# Required action
Exact copies of the lines from the line containing "若比丘藏他衣钵。令他恐怖者。" through the last line of the entries below are the whole answer.

# Dataset
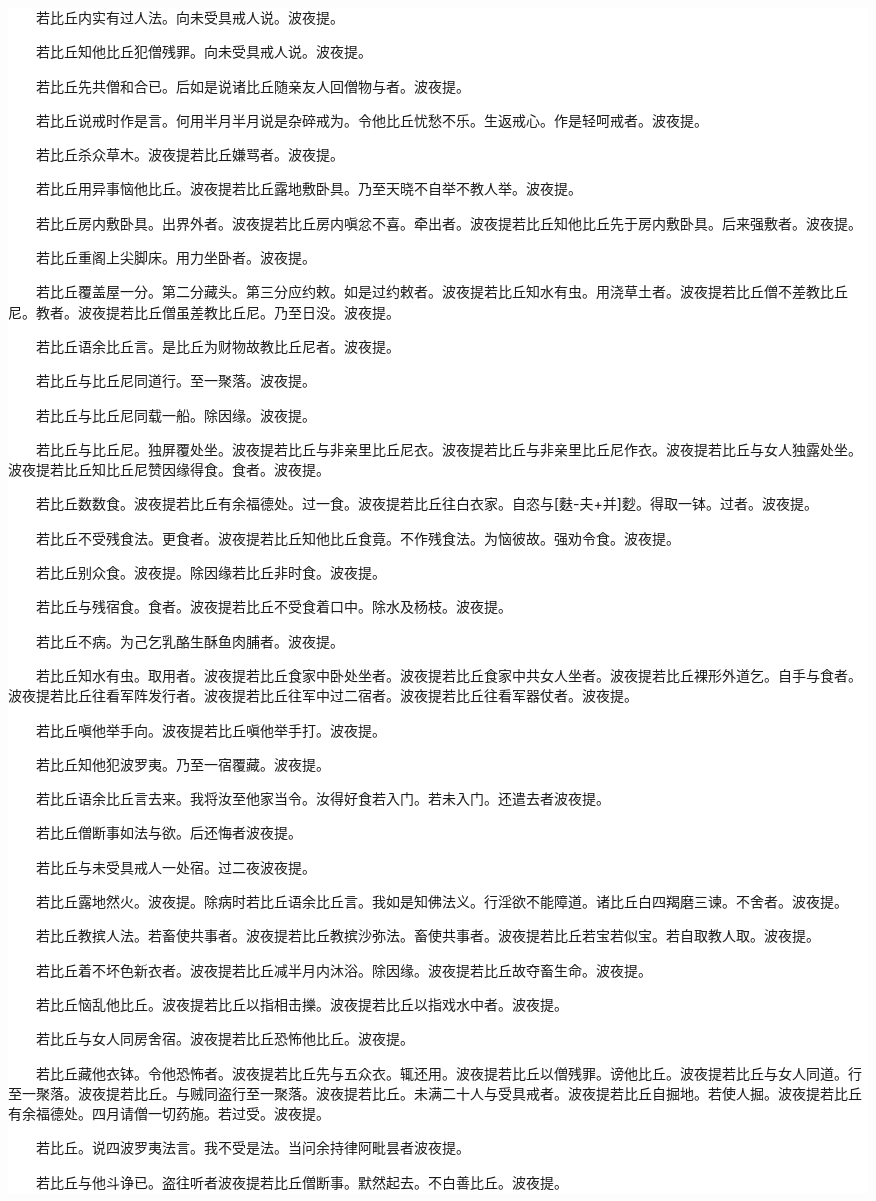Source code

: 　　若比丘内实有过人法。向未受具戒人说。波夜提。

　　若比丘知他比丘犯僧残罪。向未受具戒人说。波夜提。

　　若比丘先共僧和合已。后如是说诸比丘随亲友人回僧物与者。波夜提。

　　若比丘说戒时作是言。何用半月半月说是杂碎戒为。令他比丘忧愁不乐。生返戒心。作是轻呵戒者。波夜提。

　　若比丘杀众草木。波夜提若比丘嫌骂者。波夜提。

　　若比丘用异事恼他比丘。波夜提若比丘露地敷卧具。乃至天晓不自举不教人举。波夜提。

　　若比丘房内敷卧具。出界外者。波夜提若比丘房内嗔忿不喜。牵出者。波夜提若比丘知他比丘先于房内敷卧具。后来强敷者。波夜提。

　　若比丘重阁上尖脚床。用力坐卧者。波夜提。

　　若比丘覆盖屋一分。第二分藏头。第三分应约敕。如是过约敕者。波夜提若比丘知水有虫。用浇草土者。波夜提若比丘僧不差教比丘尼。教者。波夜提若比丘僧虽差教比丘尼。乃至日没。波夜提。

　　若比丘语余比丘言。是比丘为财物故教比丘尼者。波夜提。

　　若比丘与比丘尼同道行。至一聚落。波夜提。

　　若比丘与比丘尼同载一船。除因缘。波夜提。

　　若比丘与比丘尼。独屏覆处坐。波夜提若比丘与非亲里比丘尼衣。波夜提若比丘与非亲里比丘尼作衣。波夜提若比丘与女人独露处坐。波夜提若比丘知比丘尼赞因缘得食。食者。波夜提。

　　若比丘数数食。波夜提若比丘有余福德处。过一食。波夜提若比丘往白衣家。自恣与[麩-夫+并]麨。得取一钵。过者。波夜提。

　　若比丘不受残食法。更食者。波夜提若比丘知他比丘食竟。不作残食法。为恼彼故。强劝令食。波夜提。

　　若比丘别众食。波夜提。除因缘若比丘非时食。波夜提。

　　若比丘与残宿食。食者。波夜提若比丘不受食着口中。除水及杨枝。波夜提。

　　若比丘不病。为己乞乳酪生酥鱼肉脯者。波夜提。

　　若比丘知水有虫。取用者。波夜提若比丘食家中卧处坐者。波夜提若比丘食家中共女人坐者。波夜提若比丘裸形外道乞。自手与食者。波夜提若比丘往看军阵发行者。波夜提若比丘往军中过二宿者。波夜提若比丘往看军器仗者。波夜提。

　　若比丘嗔他举手向。波夜提若比丘嗔他举手打。波夜提。

　　若比丘知他犯波罗夷。乃至一宿覆藏。波夜提。

　　若比丘语余比丘言去来。我将汝至他家当令。汝得好食若入门。若未入门。还遣去者波夜提。

　　若比丘僧断事如法与欲。后还悔者波夜提。

　　若比丘与未受具戒人一处宿。过二夜波夜提。

　　若比丘露地然火。波夜提。除病时若比丘语余比丘言。我如是知佛法义。行淫欲不能障道。诸比丘白四羯磨三谏。不舍者。波夜提。

　　若比丘教摈人法。若畜使共事者。波夜提若比丘教摈沙弥法。畜使共事者。波夜提若比丘若宝若似宝。若自取教人取。波夜提。

　　若比丘着不坏色新衣者。波夜提若比丘减半月内沐浴。除因缘。波夜提若比丘故夺畜生命。波夜提。

　　若比丘恼乱他比丘。波夜提若比丘以指相击擽。波夜提若比丘以指戏水中者。波夜提。

　　若比丘与女人同房舍宿。波夜提若比丘恐怖他比丘。波夜提。

　　若比丘藏他衣钵。令他恐怖者。波夜提若比丘先与五众衣。辄还用。波夜提若比丘以僧残罪。谤他比丘。波夜提若比丘与女人同道。行至一聚落。波夜提若比丘。与贼同盗行至一聚落。波夜提若比丘。未满二十人与受具戒者。波夜提若比丘自掘地。若使人掘。波夜提若比丘有余福德处。四月请僧一切药施。若过受。波夜提。

　　若比丘。说四波罗夷法言。我不受是法。当问余持律阿毗昙者波夜提。

　　若比丘与他斗诤已。盗往听者波夜提若比丘僧断事。默然起去。不白善比丘。波夜提。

# Result
　　若比丘藏他衣钵。令他恐怖者。波夜提若比丘先与五众衣。辄还用。波夜提若比丘以僧残罪。谤他比丘。波夜提若比丘与女人同道。行至一聚落。波夜提若比丘。与贼同盗行至一聚落。波夜提若比丘。未满二十人与受具戒者。波夜提若比丘自掘地。若使人掘。波夜提若比丘有余福德处。四月请僧一切药施。若过受。波夜提。

　　若比丘。说四波罗夷法言。我不受是法。当问余持律阿毗昙者波夜提。

　　若比丘与他斗诤已。盗往听者波夜提若比丘僧断事。默然起去。不白善比丘。波夜提。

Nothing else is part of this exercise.